╭─ INPUT DATA
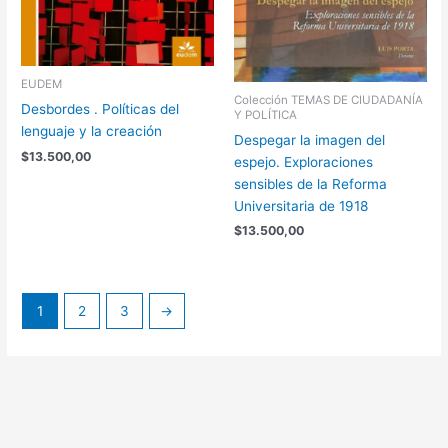
EUDEM
Colección TEMAS DE CIUDADANÍA
Desbordes . Políticas del
Y POLÍTICA
lenguaje y la creación
Despegar la imagen del
$
13.500,00
espejo. Exploraciones
sensibles de la Reforma
Universitaria de 1918
$
13.500,00
1
2
3
→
╰─
Rewrite the text lines from the rows above as a JSON list of strings, one string per line, omitting blank lines. Leave out the pictures.

◆ RESPONSE TO THE TASK:
[
  "EUDEM",
  "Colección TEMAS DE CIUDADANÍA",
  "Desbordes . Políticas del",
  "Y POLÍTICA",
  "lenguaje y la creación",
  "Despegar la imagen del",
  "$",
  "13.500,00",
  "espejo. Exploraciones",
  "sensibles de la Reforma",
  "Universitaria de 1918",
  "$",
  "13.500,00",
  "1",
  "2",
  "3",
  "→"
]